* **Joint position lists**
= = = =
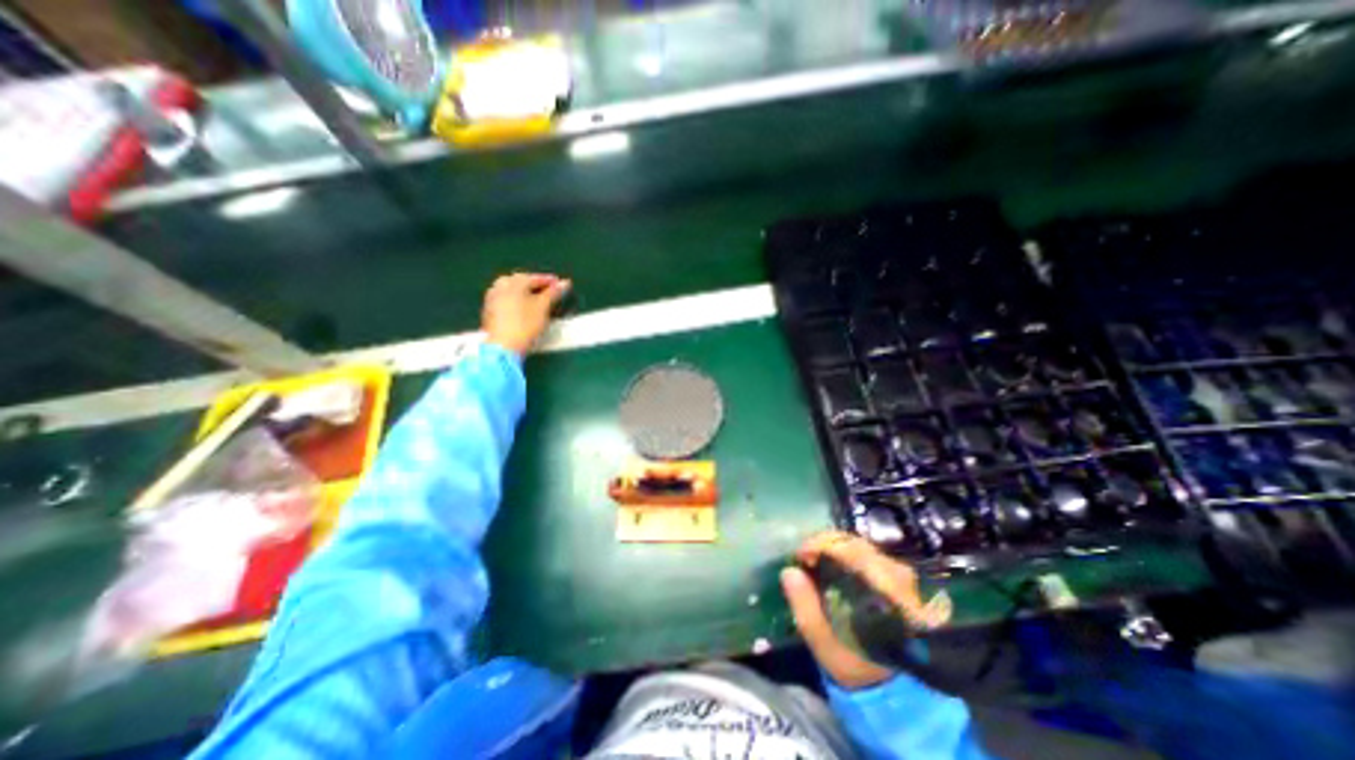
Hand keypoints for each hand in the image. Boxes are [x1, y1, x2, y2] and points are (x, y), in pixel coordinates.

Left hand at [481, 274, 569, 357]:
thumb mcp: (543, 307)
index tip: (562, 284)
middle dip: (535, 285)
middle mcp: (500, 286)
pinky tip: (523, 308)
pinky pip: (505, 299)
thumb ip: (553, 293)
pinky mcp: (489, 311)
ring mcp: (492, 298)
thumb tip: (565, 282)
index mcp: (513, 282)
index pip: (535, 278)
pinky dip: (516, 300)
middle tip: (549, 291)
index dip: (550, 281)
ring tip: (536, 299)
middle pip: (520, 282)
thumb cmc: (525, 324)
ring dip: (525, 292)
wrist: (503, 347)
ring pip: (511, 290)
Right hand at [778, 531, 957, 690]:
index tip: (800, 555)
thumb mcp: (827, 646)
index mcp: (886, 596)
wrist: (893, 681)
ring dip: (832, 546)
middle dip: (824, 544)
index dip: (823, 547)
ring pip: (859, 544)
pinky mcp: (896, 572)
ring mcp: (900, 573)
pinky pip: (864, 550)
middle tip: (803, 556)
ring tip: (812, 558)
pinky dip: (842, 551)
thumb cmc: (857, 664)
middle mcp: (898, 578)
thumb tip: (789, 572)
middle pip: (856, 544)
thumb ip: (807, 610)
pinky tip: (827, 561)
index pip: (854, 554)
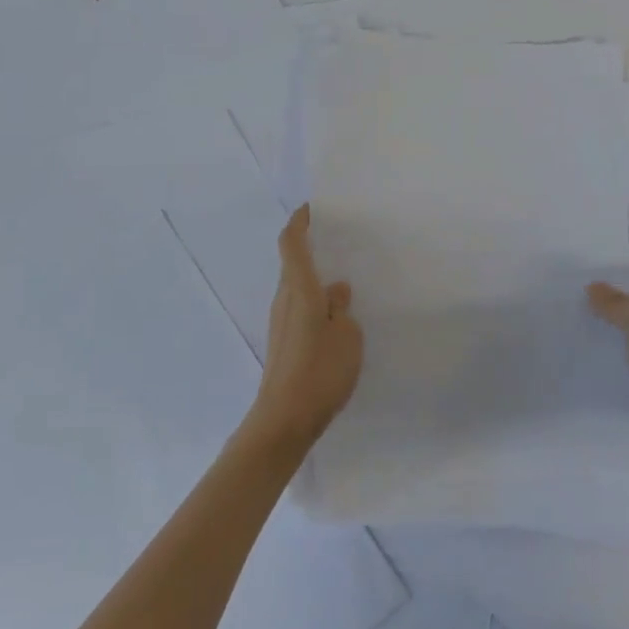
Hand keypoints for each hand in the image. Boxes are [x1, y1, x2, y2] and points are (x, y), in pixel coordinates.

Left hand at [251, 205, 362, 445]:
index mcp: (300, 291)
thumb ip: (342, 308)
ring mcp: (281, 323)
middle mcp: (284, 301)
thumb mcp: (346, 336)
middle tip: (341, 241)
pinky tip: (338, 315)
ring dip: (316, 278)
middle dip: (312, 248)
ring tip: (346, 277)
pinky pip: (300, 309)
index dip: (300, 222)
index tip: (314, 208)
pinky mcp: (284, 343)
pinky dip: (315, 301)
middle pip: (293, 264)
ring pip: (297, 288)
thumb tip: (335, 290)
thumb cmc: (319, 372)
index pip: (292, 244)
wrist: (284, 420)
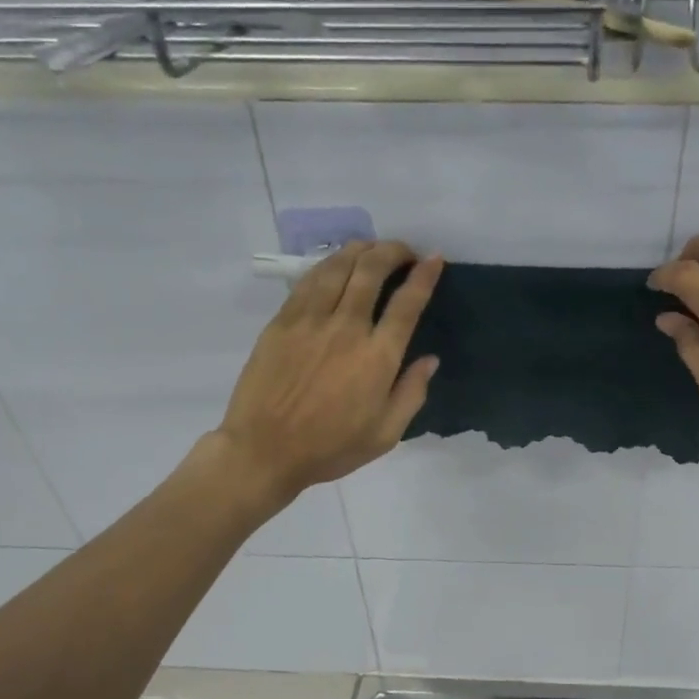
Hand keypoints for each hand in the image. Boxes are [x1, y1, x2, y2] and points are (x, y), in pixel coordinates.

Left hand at [210, 241, 441, 507]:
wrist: (264, 451)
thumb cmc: (330, 448)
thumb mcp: (385, 435)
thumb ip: (411, 393)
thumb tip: (429, 360)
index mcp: (377, 358)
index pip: (407, 304)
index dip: (424, 276)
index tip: (434, 259)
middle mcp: (347, 329)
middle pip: (372, 271)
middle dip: (393, 252)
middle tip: (404, 251)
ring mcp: (310, 321)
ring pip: (339, 268)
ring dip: (360, 250)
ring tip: (372, 248)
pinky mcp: (282, 322)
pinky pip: (309, 281)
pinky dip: (328, 265)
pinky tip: (336, 264)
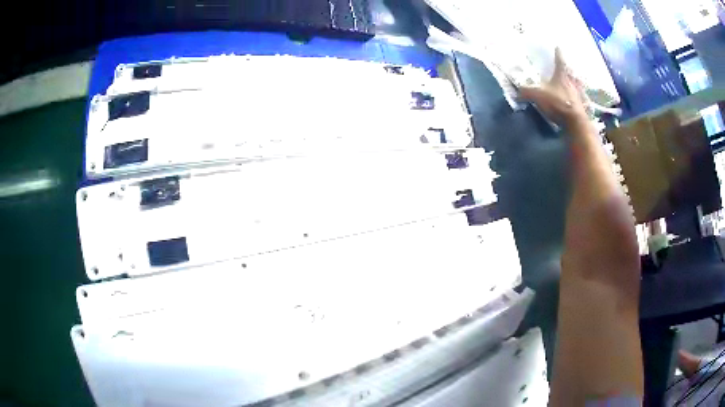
= = = =
* **EXERCISE**
Reproduce each record above by retyping it exactly; omit all images.

* **SOLUTION TO THE PROBLEM**
Hand keypoints for each hand in the image. Boxes are [x1, y1, x2, y2] and points are (x, y), in pixel coordinates.

Left hand at [481, 274, 569, 357]:
thumb mcp: (543, 307)
index tip: (562, 284)
middle dip: (535, 285)
middle mcp: (500, 286)
pinky tip: (523, 308)
pinky pip: (505, 299)
thumb ip: (553, 293)
pinky mcp: (489, 311)
ring mcp: (492, 298)
thumb tip: (565, 282)
index mcp: (513, 282)
index pip: (535, 278)
pinky dip: (516, 300)
middle tip: (549, 291)
index dip: (550, 281)
ring tip: (536, 299)
middle pip: (520, 282)
thumb cmc: (525, 324)
ring dip: (525, 292)
wrist: (503, 347)
ring pip: (511, 290)
Right hand at [778, 531, 957, 690]:
index tip: (800, 555)
thumb mcp: (827, 646)
index mcp: (886, 596)
wrist: (893, 681)
ring dip: (832, 546)
middle dip: (824, 544)
index dip: (823, 547)
ring pip: (859, 544)
pinky mcp: (896, 572)
ring mcp: (900, 573)
pinky pip: (864, 550)
middle tip: (803, 556)
ring tip: (812, 558)
pinky dip: (842, 551)
thumb cmc: (857, 664)
middle mcp: (898, 578)
thumb tip: (789, 572)
middle pip: (856, 544)
thumb ip: (807, 610)
pinky tip: (827, 561)
index pip: (854, 554)
Hand keypoints for each hand in the image. Boxes are [x1, y1, x2, y2] and points are (x, y), in pixel coordinates.

Left hand at [251, 205, 362, 445]:
index mcp: (300, 291)
thumb ip: (342, 308)
ring mcp: (281, 323)
middle mcp: (284, 301)
thumb mcp: (346, 336)
middle tip: (341, 241)
pinky tip: (338, 315)
ring dip: (316, 278)
middle dip: (312, 248)
ring tip: (346, 277)
pinky pip: (300, 309)
index dip: (300, 222)
index tip: (314, 208)
pinky mcp: (284, 343)
pinky dip: (315, 301)
middle pip: (293, 264)
ring pip: (297, 288)
thumb tip: (335, 290)
thumb cmc: (319, 372)
index pip: (292, 244)
wrist: (284, 420)
Hand keypoints for each hand in the image. Boxes are [x1, y1, x2, y2] and points are (x, y), in pixel coordinates.

Left hand at [210, 241, 441, 507]:
wrist: (264, 451)
thumb cmc: (330, 448)
thumb mcp: (385, 435)
thumb ip: (411, 393)
thumb tip: (429, 360)
index mcp: (377, 358)
index pip: (407, 304)
index dip: (424, 276)
index tip: (434, 259)
middle mcp: (347, 329)
middle pip: (372, 271)
middle dip: (393, 252)
middle tip: (404, 251)
ring mcp: (310, 321)
ring pip: (339, 268)
ring dip: (360, 250)
ring tip: (372, 248)
pinky mcp: (282, 322)
pinky pip: (309, 281)
pinky dip: (328, 265)
pinky tip: (336, 264)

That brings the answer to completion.